Carl Sheldon, the chief executive of Abu Dhabi National Energy, also known as Taqa, said: "We are pleased to be part of this partnership to create greater prosperity for the communities of Al Gharbia through the development of infrastructure and economic growth."
“By investing in new power and water desalination infrastructure we are helping to ensure energy security and resilience of one the most important engines of Abu Dhabi’s growth.”
The opening comes as Abu Dhabi eyes ambitious plans in nuclear, renewables and stand-alone desalination plants to meet rising demand in Abu Dhabi and the Northern Emirates, thanks to population growth and energy-intensive industrial diversification projects.
Power demand in Abu Dhabi is growing at a rate of more than 10 per cent a year, while water consumption is projected to rise from 880 million imperial gallons a day today to 1.15 billion by 2021.
Shuweihat S2 can process 100 million gallons a day, but Taqa says that rather than tacking water facilities alongside power plants, the emirate needs stand-alone desalination sites.

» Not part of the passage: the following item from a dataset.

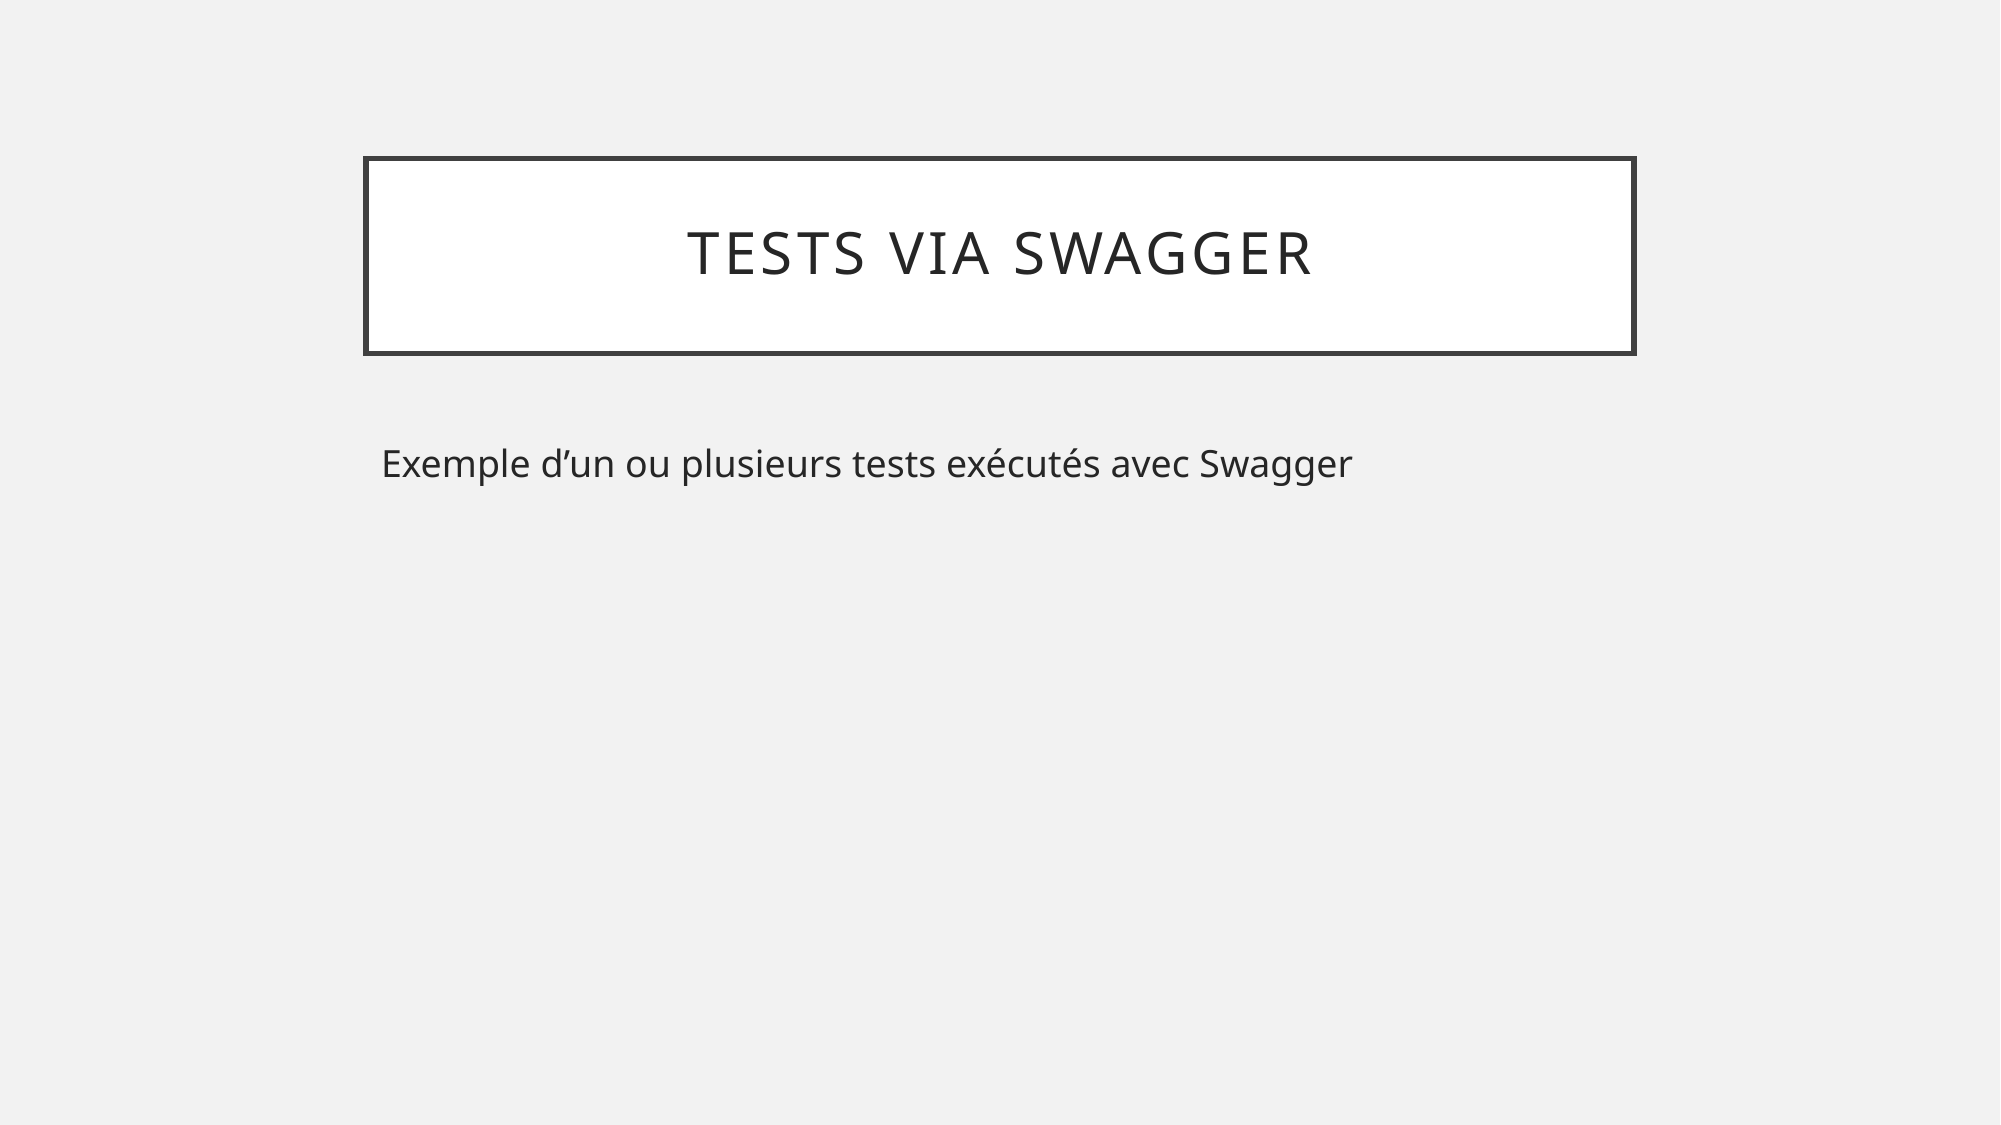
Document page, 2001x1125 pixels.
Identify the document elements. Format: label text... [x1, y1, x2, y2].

title Tests Via Swagger [366, 158, 1634, 354]
list Exemple d’un ou plusieurs tests exécutés avec Swagger [366, 432, 1634, 942]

Shifting from heat-based technology to filtering water, which has become cheaper in recent years, can help to meet demand in remoter sites such as Fujairah and the Western Region, said Ahmed Al Adawi, Taqa’s head of water.
“There is a local and regional market shift to independent water projects – a decoupling from power generation,” he said. “We need a way to enure steady water production without having to generate unwanted electricity.”
This summer Taqa closed the final piece of financing for Shuweihat S2 with the issue of a $825 million bond. The rest of the plant was financed by $690m in bank loans and $780m from Japan Bank for International Cooperation, Japan’s export credit agency.
The plants employs 100 people and sells output to Adwea under a 25-year purchase agreement.